Problem to work on ::
Filter the material, keeping only lines with the word "default".

Provided information ::
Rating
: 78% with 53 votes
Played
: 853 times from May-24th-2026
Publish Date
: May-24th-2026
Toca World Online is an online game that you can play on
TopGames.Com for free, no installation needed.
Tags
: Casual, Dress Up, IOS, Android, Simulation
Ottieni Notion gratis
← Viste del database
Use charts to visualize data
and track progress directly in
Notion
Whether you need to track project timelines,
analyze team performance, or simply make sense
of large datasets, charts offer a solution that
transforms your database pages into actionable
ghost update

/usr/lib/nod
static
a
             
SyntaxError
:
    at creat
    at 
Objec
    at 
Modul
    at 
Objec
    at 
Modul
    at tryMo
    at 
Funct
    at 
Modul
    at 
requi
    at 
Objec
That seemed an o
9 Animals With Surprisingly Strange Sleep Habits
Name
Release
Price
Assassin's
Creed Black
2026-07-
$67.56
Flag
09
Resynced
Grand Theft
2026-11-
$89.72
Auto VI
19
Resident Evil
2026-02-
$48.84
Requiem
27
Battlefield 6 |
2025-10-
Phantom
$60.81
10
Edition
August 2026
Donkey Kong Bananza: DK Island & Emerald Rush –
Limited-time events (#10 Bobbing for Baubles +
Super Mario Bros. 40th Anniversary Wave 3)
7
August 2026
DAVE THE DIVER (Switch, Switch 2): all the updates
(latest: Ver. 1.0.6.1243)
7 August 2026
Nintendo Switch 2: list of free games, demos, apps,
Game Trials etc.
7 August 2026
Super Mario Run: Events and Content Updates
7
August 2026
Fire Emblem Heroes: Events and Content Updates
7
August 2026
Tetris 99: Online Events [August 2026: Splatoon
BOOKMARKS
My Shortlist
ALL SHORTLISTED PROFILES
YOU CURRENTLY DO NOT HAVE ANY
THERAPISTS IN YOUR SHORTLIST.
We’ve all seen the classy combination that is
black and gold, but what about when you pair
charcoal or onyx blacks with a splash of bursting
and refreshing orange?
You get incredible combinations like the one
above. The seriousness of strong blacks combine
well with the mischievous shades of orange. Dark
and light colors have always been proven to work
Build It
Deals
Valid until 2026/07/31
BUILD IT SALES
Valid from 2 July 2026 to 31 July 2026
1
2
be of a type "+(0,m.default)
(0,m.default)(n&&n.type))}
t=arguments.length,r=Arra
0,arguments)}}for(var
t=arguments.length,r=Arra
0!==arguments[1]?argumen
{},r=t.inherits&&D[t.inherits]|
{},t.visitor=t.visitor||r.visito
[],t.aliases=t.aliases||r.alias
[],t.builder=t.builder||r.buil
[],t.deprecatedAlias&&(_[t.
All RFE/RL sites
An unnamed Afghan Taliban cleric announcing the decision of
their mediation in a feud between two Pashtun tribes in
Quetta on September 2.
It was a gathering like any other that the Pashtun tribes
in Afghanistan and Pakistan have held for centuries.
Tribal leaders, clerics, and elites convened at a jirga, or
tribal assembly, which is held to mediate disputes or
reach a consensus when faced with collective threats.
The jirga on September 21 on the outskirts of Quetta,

Response to the exercise ::
be of a type "+(0,m.default)
(0,m.default)(n&&n.type))}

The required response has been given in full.